RX vs TX operation in Software UART
I'm not an electronics engineer, but I would go for using the TX operation as a software UART.
For an RX operation, buffering is needed, and interrupts are needed not to miss information. This is typically handled by a hardware UART.
For a TX operation, you only need to send information, which is happening when you want it (for receiving you don't know beforehand when data will be received).See hooskworks's comment (the right term is if the call can be blocked, it's easy by a software UART).
In case the UART speeds are equal, you can use one UART both for RX and TX. Even if the speeds are not equal and you know you don't receive anything while you send, you could switch speeds meanwhile probably.
It's far simpler to implement a UART transmission in software because you just bit-bang the output port until the bytes are sent. To implement a receiver, you have to do multiple checks on the bits as they arrive (such as waiting for the start bit) and parity checking and usually, you have to run at a much higher processing rate to ensure you can cope with clock speed variations between the remote transmission source and your local receiver.
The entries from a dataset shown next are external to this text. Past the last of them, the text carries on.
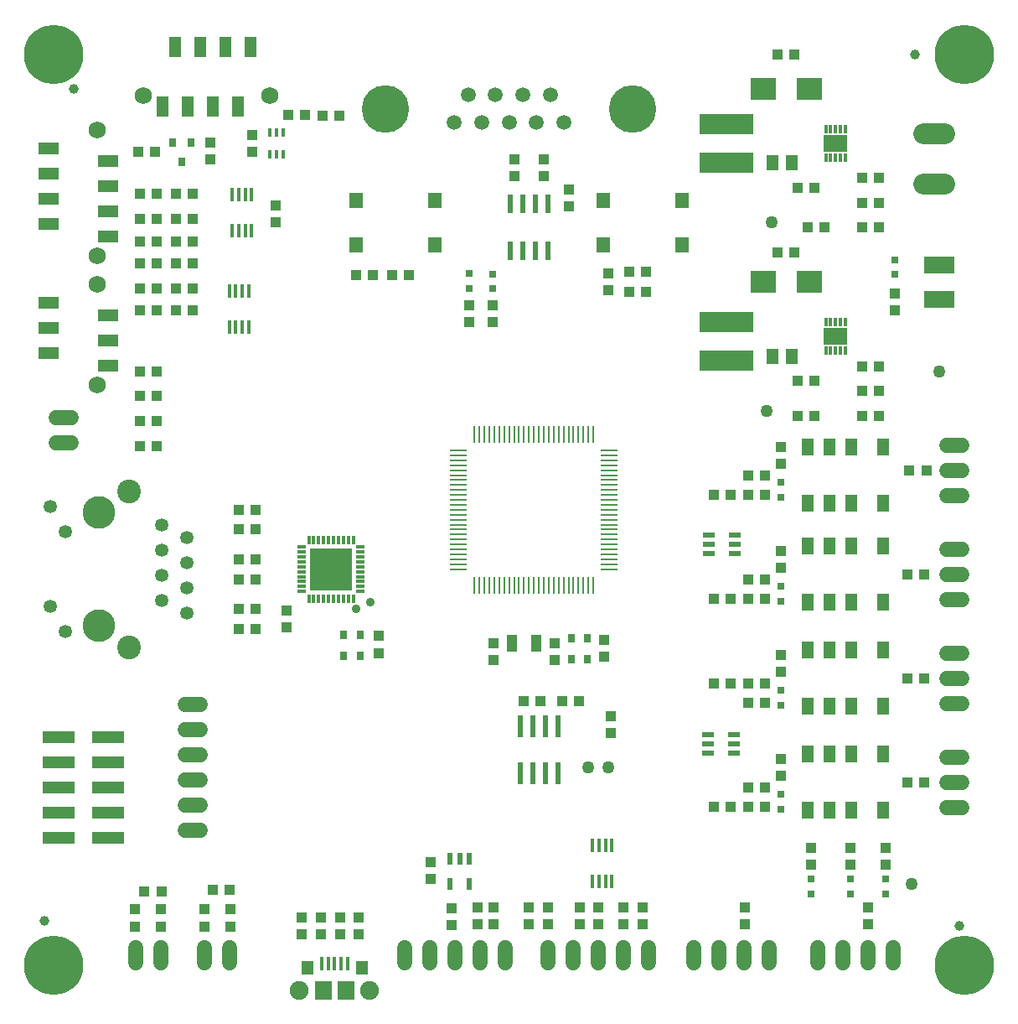
<source format=gts>
G75*
%MOIN*%
%OFA0B0*%
%FSLAX25Y25*%
%IPPOS*%
%LPD*%
%AMOC8*
5,1,8,0,0,1.08239X$1,22.5*
%
%ADD10C,0.06000*%
%ADD11R,0.04331X0.03937*%
%ADD12R,0.04528X0.05709*%
%ADD13R,0.01575X0.05512*%
%ADD14R,0.06890X0.07480*%
%ADD15C,0.07480*%
%ADD16R,0.03150X0.03150*%
%ADD17R,0.03937X0.04331*%
%ADD18R,0.07900X0.04700*%
%ADD19C,0.06900*%
%ADD20R,0.04700X0.07900*%
%ADD21R,0.01400X0.05200*%
%ADD22R,0.01378X0.03346*%
%ADD23R,0.05000X0.02200*%
%ADD24C,0.08250*%
%ADD25R,0.12402X0.07008*%
%ADD26C,0.05000*%
%ADD27C,0.23622*%
%ADD28R,0.04724X0.07087*%
%ADD29C,0.03937*%
%ADD30C,0.05315*%
%ADD31C,0.09449*%
%ADD32C,0.12992*%
%ADD33R,0.01200X0.03200*%
%ADD34R,0.03200X0.01200*%
%ADD35R,0.16929X0.16929*%
%ADD36R,0.02559X0.03543*%
%ADD37R,0.02200X0.07800*%
%ADD38C,0.05906*%
%ADD39C,0.18898*%
%ADD40R,0.09400X0.06500*%
%ADD41R,0.09843X0.08661*%
%ADD42R,0.21654X0.08465*%
%ADD43R,0.05118X0.05906*%
%ADD44R,0.01100X0.06800*%
%ADD45R,0.06800X0.01100*%
%ADD46R,0.02200X0.08600*%
%ADD47R,0.03937X0.07087*%
%ADD48R,0.05512X0.06299*%
%ADD49R,0.12598X0.05000*%
%ADD50R,0.02165X0.04724*%
%ADD51R,0.03100X0.03500*%
%ADD52C,0.03543*%
D10*
X0100931Y0070894D02*
X0100931Y0076894D01*
X0110931Y0076894D02*
X0110931Y0070894D01*
X0128490Y0070894D02*
X0128490Y0076894D01*
X0138490Y0076894D02*
X0138490Y0070894D01*
X0126647Y0123697D02*
X0120647Y0123697D01*
X0120647Y0133697D02*
X0126647Y0133697D01*
X0126647Y0143697D02*
X0120647Y0143697D01*
X0120647Y0153697D02*
X0126647Y0153697D01*
X0126647Y0163697D02*
X0120647Y0163697D01*
X0120647Y0173697D02*
X0126647Y0173697D01*
X0207978Y0076894D02*
X0207978Y0070894D01*
X0217978Y0070894D02*
X0217978Y0076894D01*
X0227978Y0076894D02*
X0227978Y0070894D01*
X0237978Y0070894D02*
X0237978Y0076894D01*
X0247978Y0076894D02*
X0247978Y0070894D01*
X0265096Y0070894D02*
X0265096Y0076894D01*
X0275096Y0076894D02*
X0275096Y0070894D01*
X0285096Y0070894D02*
X0285096Y0076894D01*
X0295096Y0076894D02*
X0295096Y0070894D01*
X0305096Y0070894D02*
X0305096Y0076894D01*
X0323214Y0076894D02*
X0323214Y0070894D01*
X0333214Y0070894D02*
X0333214Y0076894D01*
X0343214Y0076894D02*
X0343214Y0070894D01*
X0353214Y0070894D02*
X0353214Y0076894D01*
X0372427Y0076894D02*
X0372427Y0070894D01*
X0382427Y0070894D02*
X0382427Y0076894D01*
X0392427Y0076894D02*
X0392427Y0070894D01*
X0402427Y0070894D02*
X0402427Y0076894D01*
X0423797Y0132791D02*
X0429797Y0132791D01*
X0429797Y0142791D02*
X0423797Y0142791D01*
X0423797Y0152791D02*
X0429797Y0152791D01*
X0429797Y0174130D02*
X0423797Y0174130D01*
X0423797Y0184130D02*
X0429797Y0184130D01*
X0429797Y0194130D02*
X0423797Y0194130D01*
X0423797Y0215469D02*
X0429797Y0215469D01*
X0429797Y0225469D02*
X0423797Y0225469D01*
X0423797Y0235469D02*
X0429797Y0235469D01*
X0429797Y0256807D02*
X0423797Y0256807D01*
X0423797Y0266807D02*
X0429797Y0266807D01*
X0429797Y0276807D02*
X0423797Y0276807D01*
X0075466Y0277555D02*
X0069466Y0277555D01*
X0069466Y0287555D02*
X0075466Y0287555D01*
D11*
X0117151Y0330193D03*
X0123844Y0330193D03*
X0123844Y0338854D03*
X0117151Y0338854D03*
X0117151Y0348894D03*
X0123844Y0348894D03*
X0123844Y0357752D03*
X0117151Y0357752D03*
X0117151Y0366610D03*
X0123844Y0366610D03*
X0123844Y0376650D03*
X0117151Y0376650D03*
X0130734Y0390232D03*
X0130734Y0396925D03*
X0233883Y0332358D03*
X0233883Y0325665D03*
X0243135Y0325665D03*
X0243135Y0332358D03*
X0289002Y0338264D03*
X0289002Y0344957D03*
X0263411Y0383539D03*
X0263411Y0390232D03*
X0251600Y0390232D03*
X0251600Y0383539D03*
X0356521Y0353421D03*
X0363214Y0353421D03*
X0389986Y0373106D03*
X0396679Y0373106D03*
X0371088Y0379012D03*
X0364395Y0379012D03*
X0403175Y0337083D03*
X0403175Y0330390D03*
X0396679Y0298303D03*
X0389986Y0298303D03*
X0371088Y0302240D03*
X0364395Y0302240D03*
X0357899Y0276059D03*
X0357899Y0269366D03*
X0337624Y0256965D03*
X0330931Y0256965D03*
X0357899Y0234720D03*
X0357899Y0228028D03*
X0337624Y0215626D03*
X0330931Y0215626D03*
X0357899Y0193382D03*
X0357899Y0186689D03*
X0337624Y0182161D03*
X0330931Y0182161D03*
X0357899Y0152043D03*
X0357899Y0145350D03*
X0337624Y0132949D03*
X0330931Y0132949D03*
X0369710Y0116610D03*
X0369710Y0109917D03*
X0385458Y0109917D03*
X0385458Y0116610D03*
X0399238Y0116610D03*
X0399238Y0109917D03*
X0392545Y0092988D03*
X0392545Y0086295D03*
X0343332Y0086295D03*
X0343332Y0092988D03*
X0302813Y0092988D03*
X0302813Y0086295D03*
X0294939Y0086295D03*
X0294939Y0092988D03*
X0285096Y0092988D03*
X0285096Y0086295D03*
X0277616Y0086295D03*
X0277616Y0092988D03*
X0265017Y0092988D03*
X0265017Y0086295D03*
X0257537Y0086295D03*
X0257537Y0092988D03*
X0243332Y0092988D03*
X0237033Y0092988D03*
X0237033Y0086295D03*
X0243332Y0086295D03*
X0226797Y0085902D03*
X0226797Y0092594D03*
X0218529Y0104406D03*
X0218529Y0111098D03*
X0189789Y0089051D03*
X0189789Y0082358D03*
X0182309Y0082358D03*
X0182309Y0089051D03*
X0174828Y0089051D03*
X0174828Y0082358D03*
X0166954Y0082358D03*
X0166954Y0089051D03*
X0138608Y0092201D03*
X0138608Y0085508D03*
X0128372Y0085508D03*
X0128372Y0092201D03*
X0131718Y0099878D03*
X0138411Y0099878D03*
X0111246Y0099484D03*
X0104553Y0099484D03*
X0100813Y0092201D03*
X0100813Y0085508D03*
X0111049Y0085508D03*
X0111049Y0092201D03*
X0141954Y0203815D03*
X0148647Y0203815D03*
X0161049Y0204406D03*
X0161049Y0211098D03*
X0148647Y0251059D03*
X0141954Y0251059D03*
X0290183Y0168972D03*
X0290183Y0162280D03*
X0356521Y0432161D03*
X0363214Y0432161D03*
D12*
X0191167Y0068894D03*
X0169513Y0068894D03*
D13*
X0175025Y0070547D03*
X0177584Y0070547D03*
X0180143Y0070547D03*
X0182702Y0070547D03*
X0185261Y0070547D03*
D14*
X0184572Y0060114D03*
X0175714Y0060114D03*
D15*
X0166069Y0060114D03*
X0194218Y0060114D03*
D16*
X0357899Y0131965D03*
X0357899Y0137870D03*
X0357899Y0173303D03*
X0357899Y0179209D03*
X0357899Y0214642D03*
X0357899Y0220547D03*
X0357899Y0255980D03*
X0357899Y0261886D03*
X0403175Y0344563D03*
X0403175Y0350469D03*
X0243135Y0344760D03*
X0243135Y0338854D03*
X0233883Y0339051D03*
X0233883Y0344957D03*
X0369710Y0104406D03*
X0369710Y0098500D03*
X0385458Y0098500D03*
X0385458Y0104406D03*
X0399238Y0104406D03*
X0399238Y0098500D03*
D17*
X0351403Y0132949D03*
X0344710Y0132949D03*
X0344710Y0140823D03*
X0351403Y0140823D03*
X0351403Y0174287D03*
X0344710Y0174287D03*
X0344710Y0182161D03*
X0351403Y0182161D03*
X0351403Y0215626D03*
X0344710Y0215626D03*
X0344710Y0223500D03*
X0351403Y0223500D03*
X0351403Y0256965D03*
X0344710Y0256965D03*
X0344710Y0264839D03*
X0351403Y0264839D03*
X0364395Y0288461D03*
X0371088Y0288461D03*
X0389986Y0288461D03*
X0396679Y0288461D03*
X0396679Y0308146D03*
X0389986Y0308146D03*
X0408883Y0266807D03*
X0415576Y0266807D03*
X0414789Y0225469D03*
X0408096Y0225469D03*
X0408096Y0184130D03*
X0414789Y0184130D03*
X0414789Y0142791D03*
X0408096Y0142791D03*
X0287427Y0192594D03*
X0287427Y0199287D03*
X0267742Y0198106D03*
X0267742Y0191413D03*
X0270694Y0175075D03*
X0262033Y0175075D03*
X0255340Y0175075D03*
X0243332Y0191413D03*
X0243332Y0198106D03*
X0277387Y0175075D03*
X0197663Y0194169D03*
X0197663Y0200862D03*
X0148647Y0211689D03*
X0141954Y0211689D03*
X0141954Y0223500D03*
X0148647Y0223500D03*
X0148647Y0231374D03*
X0141954Y0231374D03*
X0141954Y0243185D03*
X0148647Y0243185D03*
X0109277Y0276256D03*
X0102584Y0276256D03*
X0102584Y0286492D03*
X0109277Y0286492D03*
X0109277Y0296335D03*
X0102584Y0296335D03*
X0102584Y0306177D03*
X0109277Y0306177D03*
X0109277Y0330193D03*
X0102584Y0330193D03*
X0102584Y0338854D03*
X0109277Y0338854D03*
X0109277Y0348894D03*
X0102584Y0348894D03*
X0102584Y0357752D03*
X0109277Y0357752D03*
X0109277Y0366610D03*
X0102584Y0366610D03*
X0102584Y0376650D03*
X0109277Y0376650D03*
X0108883Y0393185D03*
X0102191Y0393185D03*
X0147269Y0393382D03*
X0147269Y0400075D03*
X0161639Y0407949D03*
X0168332Y0407949D03*
X0175419Y0407752D03*
X0182112Y0407752D03*
X0156718Y0372122D03*
X0156718Y0365429D03*
X0188805Y0344366D03*
X0195498Y0344366D03*
X0202978Y0344366D03*
X0209671Y0344366D03*
X0273254Y0371728D03*
X0273254Y0378421D03*
X0297466Y0345547D03*
X0304159Y0345547D03*
X0304159Y0337673D03*
X0297466Y0337673D03*
X0368332Y0363264D03*
X0375025Y0363264D03*
X0389986Y0363264D03*
X0396679Y0363264D03*
X0396679Y0382949D03*
X0389986Y0382949D03*
D18*
X0090084Y0379543D03*
X0090084Y0369543D03*
X0090084Y0359543D03*
X0066484Y0364543D03*
X0066484Y0374543D03*
X0066484Y0384543D03*
X0066484Y0394543D03*
X0090084Y0389543D03*
X0066484Y0333244D03*
X0066484Y0323244D03*
X0066484Y0313244D03*
X0090084Y0308244D03*
X0090084Y0318244D03*
X0090084Y0328244D03*
D19*
X0085784Y0340844D03*
X0085784Y0351943D03*
X0085784Y0402143D03*
X0104059Y0415694D03*
X0154259Y0415694D03*
X0085784Y0300644D03*
D20*
X0111659Y0411394D03*
X0121659Y0411394D03*
X0131659Y0411394D03*
X0141659Y0411394D03*
X0136659Y0434994D03*
X0126659Y0434994D03*
X0116659Y0434994D03*
X0146659Y0434994D03*
D21*
X0147132Y0376369D03*
X0144632Y0376369D03*
X0142032Y0376369D03*
X0139532Y0376369D03*
X0139532Y0361969D03*
X0142032Y0361969D03*
X0144632Y0361969D03*
X0147132Y0361969D03*
X0145951Y0338180D03*
X0143451Y0338180D03*
X0140851Y0338180D03*
X0138351Y0338180D03*
X0138351Y0323780D03*
X0140851Y0323780D03*
X0143451Y0323780D03*
X0145951Y0323780D03*
X0282871Y0117708D03*
X0285371Y0117708D03*
X0287971Y0117708D03*
X0290471Y0117708D03*
X0290471Y0103308D03*
X0287971Y0103308D03*
X0285371Y0103308D03*
X0282871Y0103308D03*
D22*
X0159671Y0392398D03*
X0157112Y0392398D03*
X0154553Y0392398D03*
X0154553Y0401059D03*
X0157112Y0401059D03*
X0159671Y0401059D03*
D23*
X0329177Y0240980D03*
X0329177Y0237280D03*
X0329177Y0233580D03*
X0339377Y0233580D03*
X0339377Y0237280D03*
X0339377Y0240980D03*
X0338983Y0161846D03*
X0338983Y0158146D03*
X0338983Y0154446D03*
X0328783Y0154446D03*
X0328783Y0158146D03*
X0328783Y0161846D03*
D24*
X0414483Y0380823D02*
X0422733Y0380823D01*
X0422733Y0400823D02*
X0414483Y0400823D01*
D25*
X0420891Y0348402D03*
X0420891Y0334819D03*
D26*
X0420891Y0306177D03*
X0351994Y0290429D03*
X0353962Y0365232D03*
X0289002Y0148697D03*
X0281128Y0148697D03*
X0409868Y0102240D03*
D27*
X0068529Y0069957D03*
X0430734Y0069957D03*
X0430734Y0432161D03*
X0068529Y0432161D03*
D28*
X0368529Y0276059D03*
X0377191Y0276059D03*
X0385852Y0276059D03*
X0398450Y0276059D03*
X0398450Y0253618D03*
X0385852Y0253618D03*
X0377191Y0253618D03*
X0368529Y0253618D03*
X0368529Y0236689D03*
X0377191Y0236689D03*
X0385852Y0236689D03*
X0398450Y0236689D03*
X0398450Y0214248D03*
X0385852Y0214248D03*
X0377191Y0214248D03*
X0368529Y0214248D03*
X0368529Y0195350D03*
X0377191Y0195350D03*
X0385852Y0195350D03*
X0398450Y0195350D03*
X0398450Y0172909D03*
X0385852Y0172909D03*
X0377191Y0172909D03*
X0368529Y0172909D03*
X0368529Y0154012D03*
X0377191Y0154012D03*
X0385852Y0154012D03*
X0398450Y0154012D03*
X0398450Y0131571D03*
X0385852Y0131571D03*
X0377191Y0131571D03*
X0368529Y0131571D03*
D29*
X0428765Y0085705D03*
X0064592Y0087673D03*
X0076403Y0418382D03*
X0411049Y0432161D03*
D30*
X0121242Y0239940D03*
X0121242Y0229940D03*
X0121242Y0219940D03*
X0121242Y0209940D03*
X0111242Y0214940D03*
X0111242Y0224940D03*
X0111242Y0234940D03*
X0111242Y0244940D03*
X0072942Y0242344D03*
X0066956Y0252337D03*
X0066958Y0212541D03*
X0072940Y0202534D03*
D31*
X0098249Y0196436D03*
X0098249Y0258444D03*
D32*
X0086242Y0249940D03*
X0086242Y0204940D03*
D33*
X0169907Y0215837D03*
X0171876Y0215837D03*
X0173844Y0215837D03*
X0175813Y0215837D03*
X0177781Y0215837D03*
X0179750Y0215837D03*
X0181718Y0215837D03*
X0183687Y0215837D03*
X0185655Y0215837D03*
X0187624Y0215837D03*
X0187624Y0239037D03*
X0185655Y0239037D03*
X0183687Y0239037D03*
X0181718Y0239037D03*
X0179750Y0239037D03*
X0177781Y0239037D03*
X0175813Y0239037D03*
X0173844Y0239037D03*
X0171876Y0239037D03*
X0169907Y0239037D03*
X0375653Y0314257D03*
X0377553Y0314257D03*
X0379553Y0314257D03*
X0381553Y0314257D03*
X0383453Y0314257D03*
X0383453Y0325657D03*
X0381553Y0325657D03*
X0379553Y0325657D03*
X0377553Y0325657D03*
X0375653Y0325657D03*
X0375653Y0391028D03*
X0377553Y0391028D03*
X0379553Y0391028D03*
X0381553Y0391028D03*
X0383453Y0391028D03*
X0383453Y0402428D03*
X0381553Y0402428D03*
X0379553Y0402428D03*
X0377553Y0402428D03*
X0375653Y0402428D03*
D34*
X0190365Y0236295D03*
X0190365Y0234327D03*
X0190365Y0232358D03*
X0190365Y0230390D03*
X0190365Y0228421D03*
X0190365Y0226453D03*
X0190365Y0224484D03*
X0190365Y0222516D03*
X0190365Y0220547D03*
X0190365Y0218579D03*
X0167165Y0218579D03*
X0167165Y0220547D03*
X0167165Y0222516D03*
X0167165Y0224484D03*
X0167165Y0226453D03*
X0167165Y0228421D03*
X0167165Y0230390D03*
X0167165Y0232358D03*
X0167165Y0234327D03*
X0167165Y0236295D03*
D35*
X0178765Y0227437D03*
D36*
X0183785Y0201256D03*
X0190281Y0201256D03*
X0190281Y0192988D03*
X0183785Y0192988D03*
X0274336Y0191807D03*
X0280832Y0191807D03*
X0280832Y0200075D03*
X0274336Y0200075D03*
D37*
X0265006Y0353964D03*
X0260006Y0353964D03*
X0255006Y0353964D03*
X0250006Y0353964D03*
X0250006Y0372564D03*
X0255006Y0372564D03*
X0260006Y0372564D03*
X0265006Y0372564D03*
D38*
X0260537Y0404917D03*
X0249631Y0404917D03*
X0238726Y0404917D03*
X0227820Y0404917D03*
X0233273Y0416098D03*
X0244179Y0416098D03*
X0255084Y0416098D03*
X0265990Y0416098D03*
X0271443Y0404917D03*
D39*
X0298824Y0410508D03*
X0200439Y0410508D03*
D40*
X0379553Y0396728D03*
X0379553Y0319957D03*
D41*
X0369120Y0341610D03*
X0350616Y0341610D03*
X0350616Y0418382D03*
X0369120Y0418382D03*
D42*
X0336214Y0404307D03*
X0336214Y0389150D03*
X0336214Y0325567D03*
X0336214Y0310409D03*
D43*
X0354553Y0312083D03*
X0362033Y0312083D03*
X0362033Y0388854D03*
X0354553Y0388854D03*
D44*
X0283096Y0281059D03*
X0281128Y0281059D03*
X0279159Y0281059D03*
X0277191Y0281059D03*
X0275222Y0281059D03*
X0273254Y0281059D03*
X0271285Y0281059D03*
X0269317Y0281059D03*
X0267348Y0281059D03*
X0265380Y0281059D03*
X0263411Y0281059D03*
X0261443Y0281059D03*
X0259474Y0281059D03*
X0257506Y0281059D03*
X0255537Y0281059D03*
X0253569Y0281059D03*
X0251600Y0281059D03*
X0249631Y0281059D03*
X0247663Y0281059D03*
X0245694Y0281059D03*
X0243726Y0281059D03*
X0241757Y0281059D03*
X0239789Y0281059D03*
X0237820Y0281059D03*
X0235852Y0281059D03*
X0235852Y0221059D03*
X0237820Y0221059D03*
X0239789Y0221059D03*
X0241757Y0221059D03*
X0243726Y0221059D03*
X0245694Y0221059D03*
X0247663Y0221059D03*
X0249631Y0221059D03*
X0251600Y0221059D03*
X0253569Y0221059D03*
X0255537Y0221059D03*
X0257506Y0221059D03*
X0259474Y0221059D03*
X0261443Y0221059D03*
X0263411Y0221059D03*
X0265380Y0221059D03*
X0267348Y0221059D03*
X0269317Y0221059D03*
X0271285Y0221059D03*
X0273254Y0221059D03*
X0275222Y0221059D03*
X0277191Y0221059D03*
X0279159Y0221059D03*
X0281128Y0221059D03*
X0283096Y0221059D03*
D45*
X0289474Y0227437D03*
X0289474Y0229406D03*
X0289474Y0231374D03*
X0289474Y0233343D03*
X0289474Y0235311D03*
X0289474Y0237280D03*
X0289474Y0239248D03*
X0289474Y0241217D03*
X0289474Y0243185D03*
X0289474Y0245154D03*
X0289474Y0247122D03*
X0289474Y0249091D03*
X0289474Y0251059D03*
X0289474Y0253028D03*
X0289474Y0254996D03*
X0289474Y0256965D03*
X0289474Y0258933D03*
X0289474Y0260902D03*
X0289474Y0262870D03*
X0289474Y0264839D03*
X0289474Y0266807D03*
X0289474Y0268776D03*
X0289474Y0270744D03*
X0289474Y0272713D03*
X0289474Y0274681D03*
X0229474Y0274681D03*
X0229474Y0272713D03*
X0229474Y0270744D03*
X0229474Y0268776D03*
X0229474Y0266807D03*
X0229474Y0264839D03*
X0229474Y0262870D03*
X0229474Y0260902D03*
X0229474Y0258933D03*
X0229474Y0256965D03*
X0229474Y0254996D03*
X0229474Y0253028D03*
X0229474Y0251059D03*
X0229474Y0249091D03*
X0229474Y0247122D03*
X0229474Y0245154D03*
X0229474Y0243185D03*
X0229474Y0241217D03*
X0229474Y0239248D03*
X0229474Y0237280D03*
X0229474Y0235311D03*
X0229474Y0233343D03*
X0229474Y0231374D03*
X0229474Y0229406D03*
X0229474Y0227437D03*
D46*
X0253943Y0165083D03*
X0258943Y0165083D03*
X0263943Y0165083D03*
X0268943Y0165083D03*
X0268943Y0146483D03*
X0263943Y0146483D03*
X0258943Y0146483D03*
X0253943Y0146483D03*
D47*
X0250616Y0197909D03*
X0260458Y0197909D03*
D48*
X0287033Y0356374D03*
X0287033Y0374091D03*
X0318529Y0374091D03*
X0318529Y0356374D03*
X0220104Y0356374D03*
X0220104Y0374091D03*
X0188608Y0374091D03*
X0188608Y0356374D03*
D49*
X0090183Y0160823D03*
X0090183Y0150823D03*
X0090183Y0140823D03*
X0090183Y0130823D03*
X0090183Y0120823D03*
X0070498Y0120823D03*
X0070498Y0130823D03*
X0070498Y0140823D03*
X0070498Y0150823D03*
X0070498Y0160823D03*
D50*
X0226206Y0112476D03*
X0229946Y0112476D03*
X0233687Y0112476D03*
X0233687Y0102240D03*
X0226206Y0102240D03*
D51*
X0119317Y0389235D03*
X0123017Y0397135D03*
X0115617Y0397135D03*
D52*
X0194513Y0214445D03*
X0188608Y0211689D03*
M02*

</source>
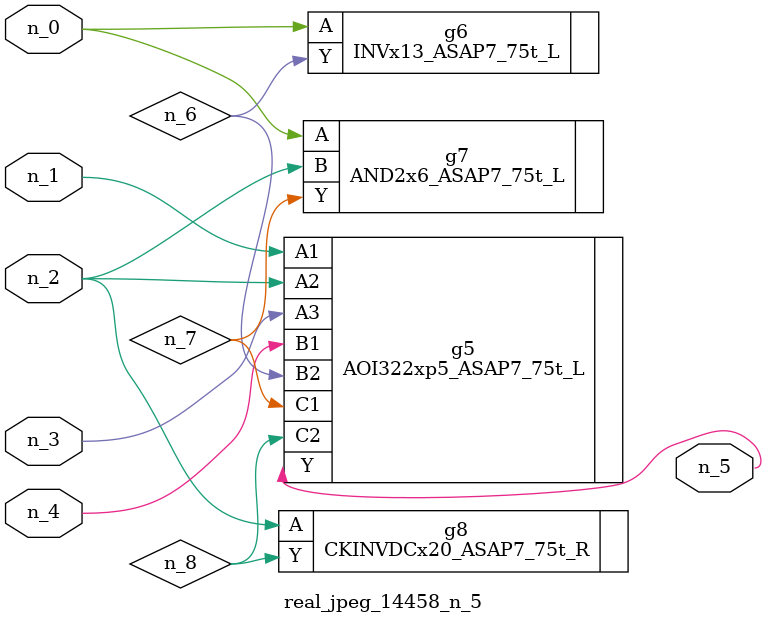
<source format=v>
module real_jpeg_14458_n_5 (n_4, n_0, n_1, n_2, n_3, n_5);

input n_4;
input n_0;
input n_1;
input n_2;
input n_3;

output n_5;

wire n_8;
wire n_6;
wire n_7;

INVx13_ASAP7_75t_L g6 ( 
.A(n_0),
.Y(n_6)
);

AND2x6_ASAP7_75t_L g7 ( 
.A(n_0),
.B(n_2),
.Y(n_7)
);

AOI322xp5_ASAP7_75t_L g5 ( 
.A1(n_1),
.A2(n_2),
.A3(n_3),
.B1(n_4),
.B2(n_6),
.C1(n_7),
.C2(n_8),
.Y(n_5)
);

CKINVDCx20_ASAP7_75t_R g8 ( 
.A(n_2),
.Y(n_8)
);


endmodule
</source>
This latter part is to avoid the misreading of data; a typical receive system will run its clock at approximately 16x the known baud rate and sample the data stream mid-symbol to ensure maximum data integrity. The transmit and receive clocks need to be reasonably similar in case there are few data transitions. Data transitions help re-sync the mid-symbol counter. Below are examples of good similarity in RX-TX clock frequencies followed by a scenario where the receive clock runs much too slow: -
In the latter example you should be able to see that symbol sampling has drifted off to a point where the 4th bit is sampled instead of the 3rd bit. Of course, if there are plenty of bit transitions, the receive clock can be re-synchronized on the fly and this problem is reduced but, with a UART transmission, you cannot avoid all the bits (apart from start) being high or, worst still, all the bits being low.